**Exercise aim:**
Extract only the lines from the start of the entries below to the line with "X157038803Y-322860269D02*", inclusive; omit every picture.

**Given records:**
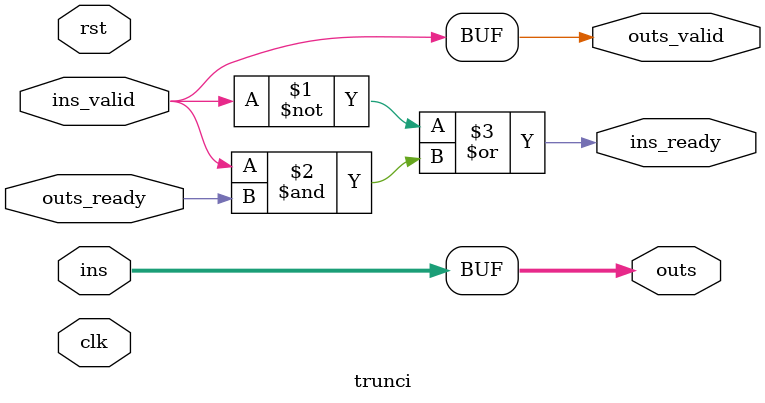
<source format=v>
`timescale 1ns/1ps
module trunci #(
  parameter INPUT_TYPE = 32,
  parameter OUTPUT_TYPE = 32
)(
  // inputs
  input  clk,
  input  rst,
  input  [INPUT_TYPE - 1 : 0] ins,
  input  ins_valid,
  input  outs_ready,
  // outputs
  output [OUTPUT_TYPE - 1 : 0] outs,
  output outs_valid,
  output ins_ready
);

  assign outs = ins[OUTPUT_TYPE - 1 : 0];
  assign outs_valid = ins_valid;
  assign ins_ready = ~ins_valid | (ins_valid & outs_ready);

endmodule
</source>
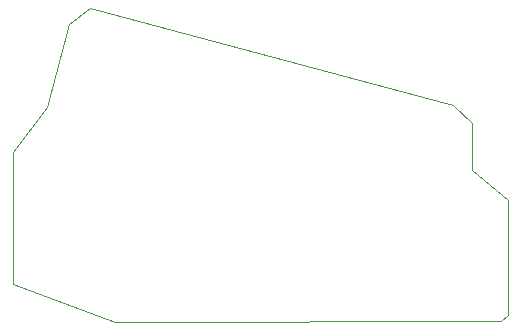
<source format=gbr>
G04 #@! TF.GenerationSoftware,KiCad,Pcbnew,(5.1.4)-1*
G04 #@! TF.CreationDate,2023-02-10T21:13:35-05:00*
G04 #@! TF.ProjectId,ThumbsUp,5468756d-6273-4557-902e-6b696361645f,rev?*
G04 #@! TF.SameCoordinates,Original*
G04 #@! TF.FileFunction,Profile,NP*
%FSLAX46Y46*%
G04 Gerber Fmt 4.6, Leading zero omitted, Abs format (unit mm)*
G04 Created by KiCad (PCBNEW (5.1.4)-1) date 2023-02-10 21:13:35*
%MOMM*%
%LPD*%
G04 APERTURE LIST*
%ADD10C,0.050000*%
G04 APERTURE END LIST*
D10*
X193621647Y-348073404D02*
X160922693Y-348119263D01*
X155132756Y-329925960D02*
X157038803Y-322860269D01*
X189538753Y-329801480D02*
X191096995Y-331302472D01*
X194164908Y-347518636D02*
X194161007Y-337786602D01*
X194164908Y-347518636D02*
X193621647Y-348073404D01*
X152238747Y-344899426D02*
X160922693Y-348119263D01*
X158811775Y-321554292D02*
X189538753Y-329801480D01*
X152238747Y-344899426D02*
X152244043Y-333759411D01*
X194161007Y-337786602D02*
X191108818Y-335223663D01*
X157038803Y-322860269D02*
X158811775Y-321554292D01*
X155132756Y-329925960D02*
X152244043Y-333759411D01*
X191108818Y-335223663D02*
X191096995Y-331302472D01*
M02*

</source>
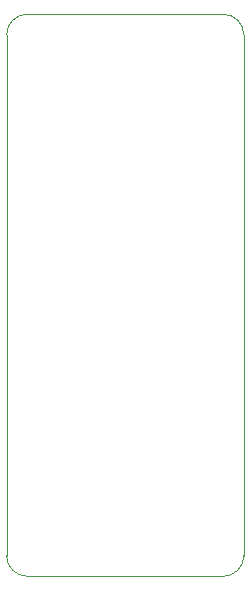
<source format=gbr>
%TF.GenerationSoftware,KiCad,Pcbnew,7.0.1*%
%TF.CreationDate,2023-03-18T17:30:28+01:00*%
%TF.ProjectId,gateway-nano-E01-ml01sp4,67617465-7761-4792-9d6e-616e6f2d4530,rev?*%
%TF.SameCoordinates,Original*%
%TF.FileFunction,Profile,NP*%
%FSLAX46Y46*%
G04 Gerber Fmt 4.6, Leading zero omitted, Abs format (unit mm)*
G04 Created by KiCad (PCBNEW 7.0.1) date 2023-03-18 17:30:28*
%MOMM*%
%LPD*%
G01*
G04 APERTURE LIST*
%TA.AperFunction,Profile*%
%ADD10C,0.100000*%
%TD*%
G04 APERTURE END LIST*
D10*
X133099030Y-80300000D02*
X133099030Y-124388444D01*
X131345892Y-126141582D02*
X114760548Y-126141582D01*
X131345892Y-126141554D02*
G75*
G03*
X133099030Y-124388444I-54J1753192D01*
G01*
X113007418Y-124388444D02*
G75*
G03*
X114760548Y-126141582I1753220J82D01*
G01*
X131345854Y-78546900D02*
X114760510Y-78546900D01*
X133099000Y-80300038D02*
G75*
G03*
X131345854Y-78546900I-1753200J-62D01*
G01*
X114760510Y-78546910D02*
G75*
G03*
X113007410Y-80300000I-10J-1753090D01*
G01*
X113007410Y-80300000D02*
X113007410Y-124388444D01*
M02*

</source>
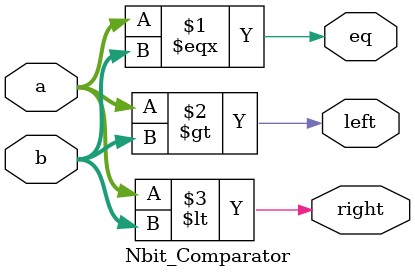
<source format=v>
`timescale 1ns / 1ps


module Nbit_Comparator #(parameter size = 4)(
    eq, 
    left, 
    right,
    a,
    b    
    );
    
    output eq;
    output left;
    output right;
    input [size-1:0]a;
    input [size-1:0]b;
    
    assign eq = (a===b);
    assign left = (a>b);
    assign right = (a<b);
endmodule

</source>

**Final answer:**
<source format=v>
`timescale 1ns/1ps
module trunci #(
  parameter INPUT_TYPE = 32,
  parameter OUTPUT_TYPE = 32
)(
  // inputs
  input  clk,
  input  rst,
  input  [INPUT_TYPE - 1 : 0] ins,
  input  ins_valid,
  input  outs_ready,
  // outputs
  output [OUTPUT_TYPE - 1 : 0] outs,
  output outs_valid,
  output ins_ready
);

  assign outs = ins[OUTPUT_TYPE - 1 : 0];
  assign outs_valid = ins_valid;
  assign ins_ready = ~ins_valid | (ins_valid & outs_ready);

endmodule
</source>
<source format=gbr>
G04 #@! TF.GenerationSoftware,KiCad,Pcbnew,(5.1.4)-1*
G04 #@! TF.CreationDate,2023-02-10T21:13:35-05:00*
G04 #@! TF.ProjectId,ThumbsUp,5468756d-6273-4557-902e-6b696361645f,rev?*
G04 #@! TF.SameCoordinates,Original*
G04 #@! TF.FileFunction,Profile,NP*
%FSLAX46Y46*%
G04 Gerber Fmt 4.6, Leading zero omitted, Abs format (unit mm)*
G04 Created by KiCad (PCBNEW (5.1.4)-1) date 2023-02-10 21:13:35*
%MOMM*%
%LPD*%
G04 APERTURE LIST*
%ADD10C,0.050000*%
G04 APERTURE END LIST*
D10*
X193621647Y-348073404D02*
X160922693Y-348119263D01*
X155132756Y-329925960D02*
X157038803Y-322860269D01*
X189538753Y-329801480D02*
X191096995Y-331302472D01*
X194164908Y-347518636D02*
X194161007Y-337786602D01*
X194164908Y-347518636D02*
X193621647Y-348073404D01*
X152238747Y-344899426D02*
X160922693Y-348119263D01*
X158811775Y-321554292D02*
X189538753Y-329801480D01*
X152238747Y-344899426D02*
X152244043Y-333759411D01*
X194161007Y-337786602D02*
X191108818Y-335223663D01*
X157038803Y-322860269D02*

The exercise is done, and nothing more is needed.